**Job item**
Find every line below that contains the string "True" and copy each one out. Case counts.

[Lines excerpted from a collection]
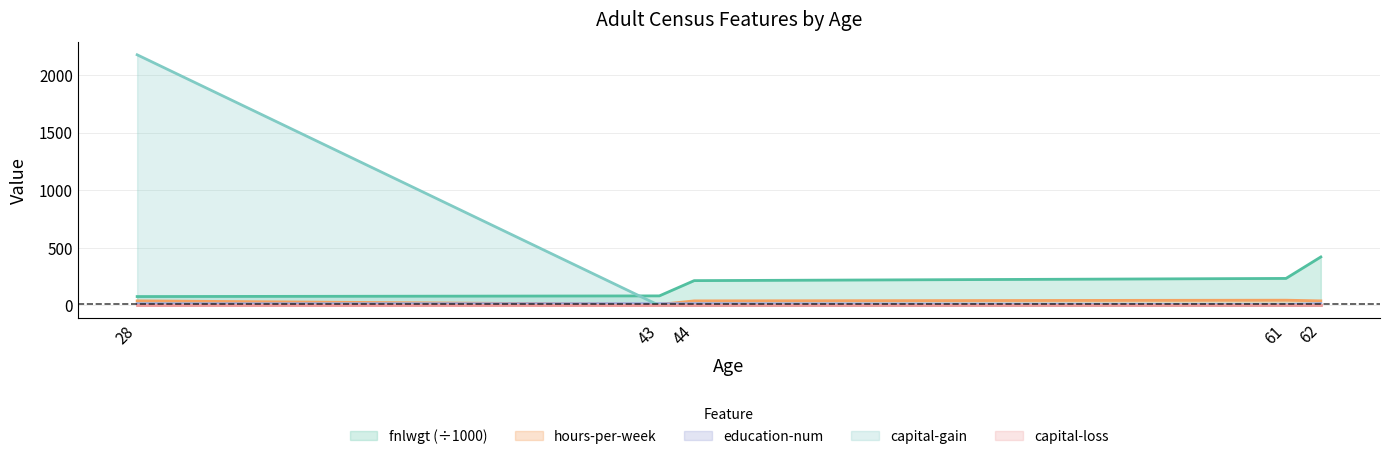

What is the difference between the maximum and second lowest values in the education-num series?

1.0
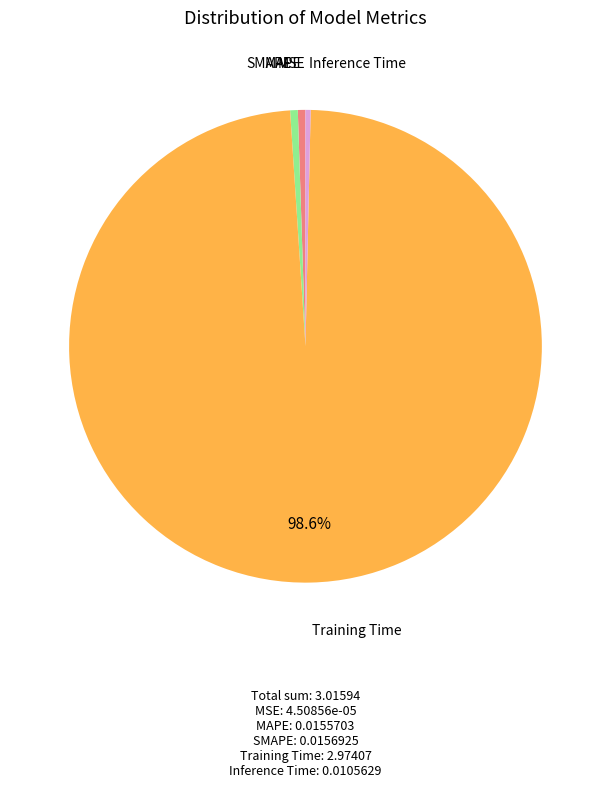

True or false: Training Time accounts for 99% of the total.

True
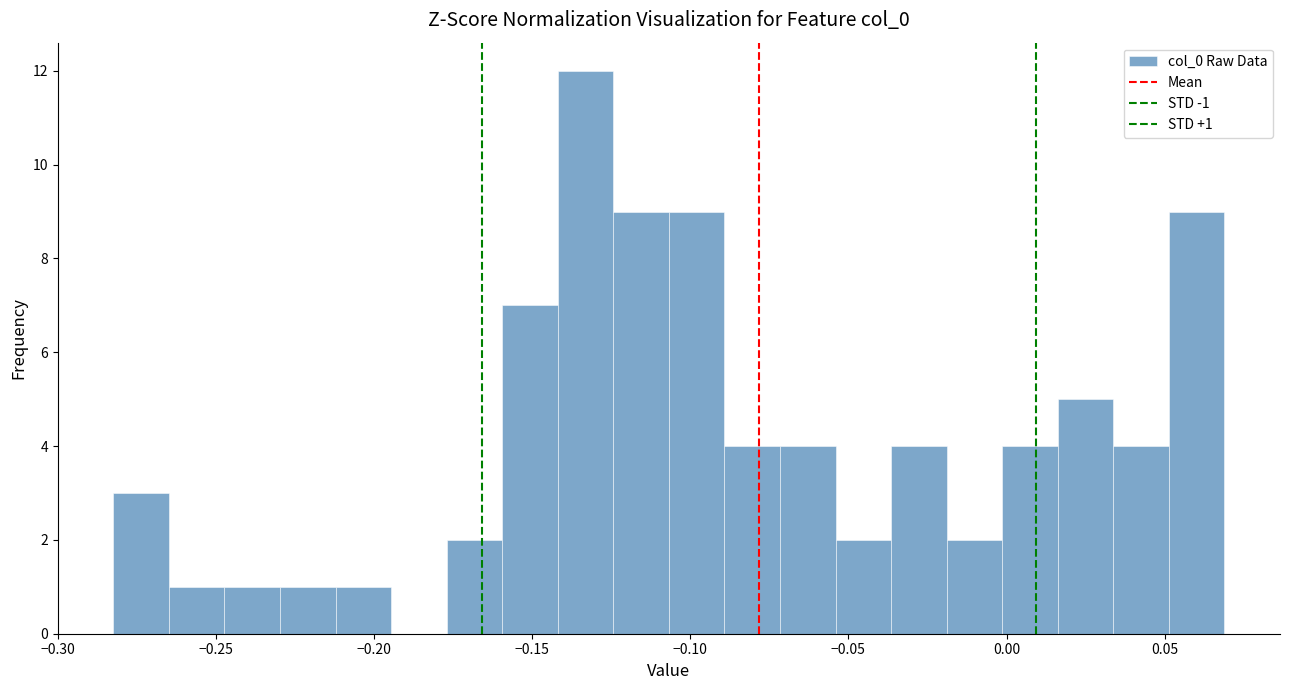

Around what value on the x-axis is the tallest bar? Give the approximate position of its centre, as read against the axis.

-0.135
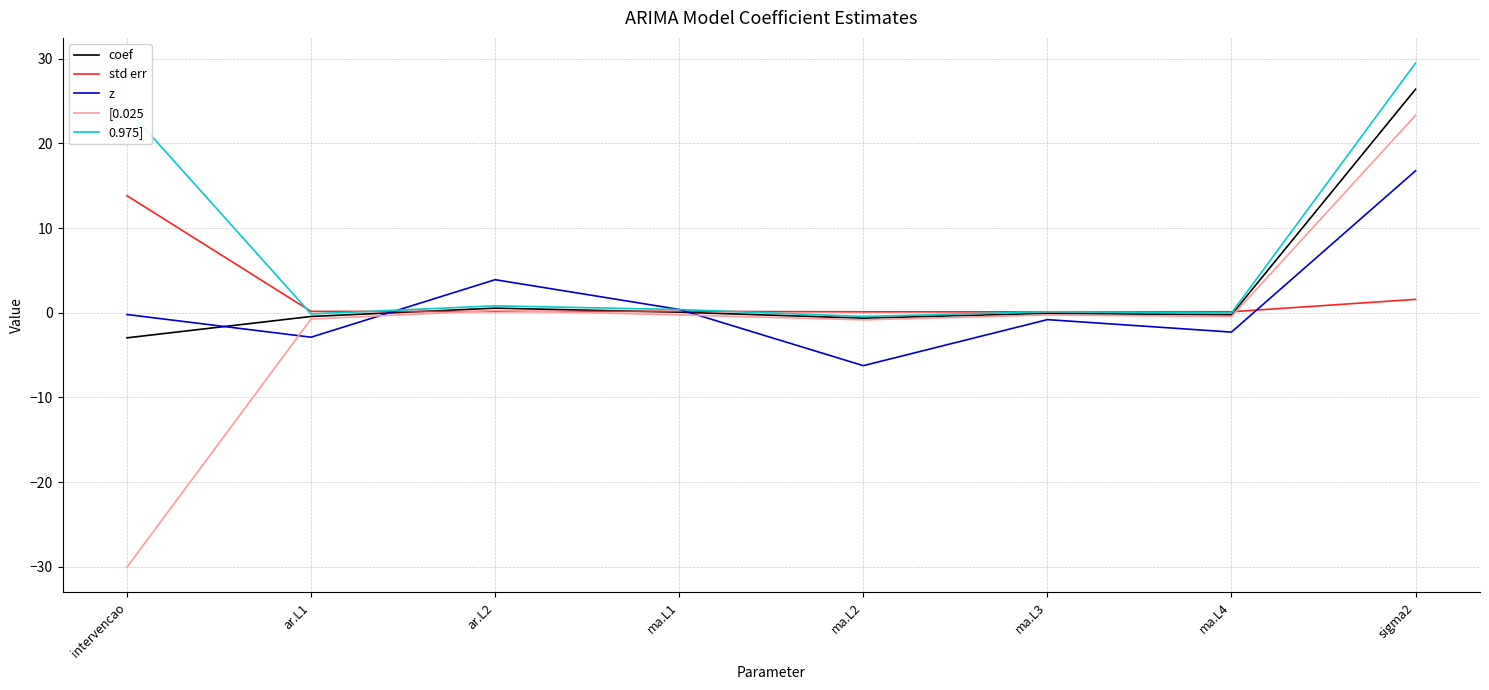

What is the minimum value for coef?

-3.0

**The answer**
True or false: Training Time accounts for 99% of the total.
True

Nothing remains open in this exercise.